## Directive:
Return every one of the following records verbatim, with no changes.

## Task material:
=== Begin Enclosure ===
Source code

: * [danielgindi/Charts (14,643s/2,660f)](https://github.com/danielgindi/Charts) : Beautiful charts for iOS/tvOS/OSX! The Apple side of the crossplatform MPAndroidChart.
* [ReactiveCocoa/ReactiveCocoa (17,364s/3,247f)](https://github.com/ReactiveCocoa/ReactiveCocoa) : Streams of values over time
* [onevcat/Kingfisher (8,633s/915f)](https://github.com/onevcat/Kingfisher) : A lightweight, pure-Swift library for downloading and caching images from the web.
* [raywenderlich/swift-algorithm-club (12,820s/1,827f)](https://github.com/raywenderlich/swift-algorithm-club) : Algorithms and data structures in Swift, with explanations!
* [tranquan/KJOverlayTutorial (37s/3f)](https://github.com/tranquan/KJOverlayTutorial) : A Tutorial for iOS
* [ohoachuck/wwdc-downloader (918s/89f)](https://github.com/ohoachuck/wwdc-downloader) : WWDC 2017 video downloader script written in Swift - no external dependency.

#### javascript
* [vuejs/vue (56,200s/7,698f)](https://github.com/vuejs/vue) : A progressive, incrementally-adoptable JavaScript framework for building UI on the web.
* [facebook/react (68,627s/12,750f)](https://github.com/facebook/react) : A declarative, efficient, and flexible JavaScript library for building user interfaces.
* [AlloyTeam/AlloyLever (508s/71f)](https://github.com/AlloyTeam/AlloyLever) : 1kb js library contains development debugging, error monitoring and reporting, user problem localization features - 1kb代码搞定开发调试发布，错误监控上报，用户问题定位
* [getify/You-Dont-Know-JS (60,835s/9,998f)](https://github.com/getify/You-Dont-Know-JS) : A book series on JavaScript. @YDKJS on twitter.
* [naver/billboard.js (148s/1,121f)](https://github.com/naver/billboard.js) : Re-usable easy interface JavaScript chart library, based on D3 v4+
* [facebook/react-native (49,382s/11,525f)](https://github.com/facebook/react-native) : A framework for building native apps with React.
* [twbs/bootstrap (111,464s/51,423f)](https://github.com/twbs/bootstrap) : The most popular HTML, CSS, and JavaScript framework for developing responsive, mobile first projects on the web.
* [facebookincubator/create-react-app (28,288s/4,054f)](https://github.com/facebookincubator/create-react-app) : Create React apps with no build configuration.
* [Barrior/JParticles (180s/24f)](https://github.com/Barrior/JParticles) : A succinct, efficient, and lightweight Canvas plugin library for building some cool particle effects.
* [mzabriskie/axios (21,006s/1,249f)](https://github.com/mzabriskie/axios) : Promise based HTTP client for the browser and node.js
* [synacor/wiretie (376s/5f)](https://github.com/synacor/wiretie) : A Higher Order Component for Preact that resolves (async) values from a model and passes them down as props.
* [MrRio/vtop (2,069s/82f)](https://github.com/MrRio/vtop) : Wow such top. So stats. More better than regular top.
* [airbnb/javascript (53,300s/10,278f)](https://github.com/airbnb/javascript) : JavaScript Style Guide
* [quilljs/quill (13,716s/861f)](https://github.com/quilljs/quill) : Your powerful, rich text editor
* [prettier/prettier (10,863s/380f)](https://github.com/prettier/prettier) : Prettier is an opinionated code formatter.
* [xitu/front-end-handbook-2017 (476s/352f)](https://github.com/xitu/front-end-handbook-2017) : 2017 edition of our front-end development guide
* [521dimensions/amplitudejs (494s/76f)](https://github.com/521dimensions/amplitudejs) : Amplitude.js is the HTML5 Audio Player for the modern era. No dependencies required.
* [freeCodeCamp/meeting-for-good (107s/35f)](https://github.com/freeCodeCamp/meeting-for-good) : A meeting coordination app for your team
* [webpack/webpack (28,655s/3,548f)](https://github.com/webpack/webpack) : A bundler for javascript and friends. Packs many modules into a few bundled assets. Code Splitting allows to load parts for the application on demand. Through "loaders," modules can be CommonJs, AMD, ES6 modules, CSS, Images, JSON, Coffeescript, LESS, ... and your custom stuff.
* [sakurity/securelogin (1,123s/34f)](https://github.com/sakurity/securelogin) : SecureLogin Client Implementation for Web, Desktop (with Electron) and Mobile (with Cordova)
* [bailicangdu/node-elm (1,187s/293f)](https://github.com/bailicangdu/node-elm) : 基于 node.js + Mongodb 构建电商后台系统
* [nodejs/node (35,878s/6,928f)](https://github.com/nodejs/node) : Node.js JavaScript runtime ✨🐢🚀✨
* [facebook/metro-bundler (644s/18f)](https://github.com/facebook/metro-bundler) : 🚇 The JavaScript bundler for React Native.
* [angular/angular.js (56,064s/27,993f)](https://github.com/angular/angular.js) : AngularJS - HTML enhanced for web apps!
=== End Enclosure ===
## Completed exercise:
Source code

: * [danielgindi/Charts (14,643s/2,660f)](https://github.com/danielgindi/Charts) : Beautiful charts for iOS/tvOS/OSX! The Apple side of the crossplatform MPAndroidChart.
* [ReactiveCocoa/ReactiveCocoa (17,364s/3,247f)](https://github.com/ReactiveCocoa/ReactiveCocoa) : Streams of values over time
* [onevcat/Kingfisher (8,633s/915f)](https://github.com/onevcat/Kingfisher) : A lightweight, pure-Swift library for downloading and caching images from the web.
* [raywenderlich/swift-algorithm-club (12,820s/1,827f)](https://github.com/raywenderlich/swift-algorithm-club) : Algorithms and data structures in Swift, with explanations!
* [tranquan/KJOverlayTutorial (37s/3f)](https://github.com/tranquan/KJOverlayTutorial) : A Tutorial for iOS
* [ohoachuck/wwdc-downloader (918s/89f)](https://github.com/ohoachuck/wwdc-downloader) : WWDC 2017 video downloader script written in Swift - no external dependency.

#### javascript
* [vuejs/vue (56,200s/7,698f)](https://github.com/vuejs/vue) : A progressive, incrementally-adoptable JavaScript framework for building UI on the web.
* [facebook/react (68,627s/12,750f)](https://github.com/facebook/react) : A declarative, efficient, and flexible JavaScript library for building user interfaces.
* [AlloyTeam/AlloyLever (508s/71f)](https://github.com/AlloyTeam/AlloyLever) : 1kb js library contains development debugging, error monitoring and reporting, user problem localization features - 1kb代码搞定开发调试发布，错误监控上报，用户问题定位
* [getify/You-Dont-Know-JS (60,835s/9,998f)](https://github.com/getify/You-Dont-Know-JS) : A book series on JavaScript. @YDKJS on twitter.
* [naver/billboard.js (148s/1,121f)](https://github.com/naver/billboard.js) : Re-usable easy interface JavaScript chart library, based on D3 v4+
* [facebook/react-native (49,382s/11,525f)](https://github.com/facebook/react-native) : A framework for building native apps with React.
* [twbs/bootstrap (111,464s/51,423f)](https://github.com/twbs/bootstrap) : The most popular HTML, CSS, and JavaScript framework for developing responsive, mobile first projects on the web.
* [facebookincubator/create-react-app (28,288s/4,054f)](https://github.com/facebookincubator/create-react-app) : Create React apps with no build configuration.
* [Barrior/JParticles (180s/24f)](https://github.com/Barrior/JParticles) : A succinct, efficient, and lightweight Canvas plugin library for building some cool particle effects.
* [mzabriskie/axios (21,006s/1,249f)](https://github.com/mzabriskie/axios) : Promise based HTTP client for the browser and node.js
* [synacor/wiretie (376s/5f)](https://github.com/synacor/wiretie) : A Higher Order Component for Preact that resolves (async) values from a model and passes them down as props.
* [MrRio/vtop (2,069s/82f)](https://github.com/MrRio/vtop) : Wow such top. So stats. More better than regular top.
* [airbnb/javascript (53,300s/10,278f)](https://github.com/airbnb/javascript) : JavaScript Style Guide
* [quilljs/quill (13,716s/861f)](https://github.com/quilljs/quill) : Your powerful, rich text editor
* [prettier/prettier (10,863s/380f)](https://github.com/prettier/prettier) : Prettier is an opinionated code formatter.
* [xitu/front-end-handbook-2017 (476s/352f)](https://github.com/xitu/front-end-handbook-2017) : 2017 edition of our front-end development guide
* [521dimensions/amplitudejs (494s/76f)](https://github.com/521dimensions/amplitudejs) : Amplitude.js is the HTML5 Audio Player for the modern era. No dependencies required.
* [freeCodeCamp/meeting-for-good (107s/35f)](https://github.com/freeCodeCamp/meeting-for-good) : A meeting coordination app for your team
* [webpack/webpack (28,655s/3,548f)](https://github.com/webpack/webpack) : A bundler for javascript and friends. Packs many modules into a few bundled assets. Code Splitting allows to load parts for the application on demand. Through "loaders," modules can be CommonJs, AMD, ES6 modules, CSS, Images, JSON, Coffeescript, LESS, ... and your custom stuff.
* [sakurity/securelogin (1,123s/34f)](https://github.com/sakurity/securelogin) : SecureLogin Client Implementation for Web, Desktop (with Electron) and Mobile (with Cordova)
* [bailicangdu/node-elm (1,187s/293f)](https://github.com/bailicangdu/node-elm) : 基于 node.js + Mongodb 构建电商后台系统
* [nodejs/node (35,878s/6,928f)](https://github.com/nodejs/node) : Node.js JavaScript runtime ✨🐢🚀✨
* [facebook/metro-bundler (644s/18f)](https://github.com/facebook/metro-bundler) : 🚇 The JavaScript bundler for React Native.
* [angular/angular.js (56,064s/27,993f)](https://github.com/angular/angular.js) : AngularJS - HTML enhanced for web apps!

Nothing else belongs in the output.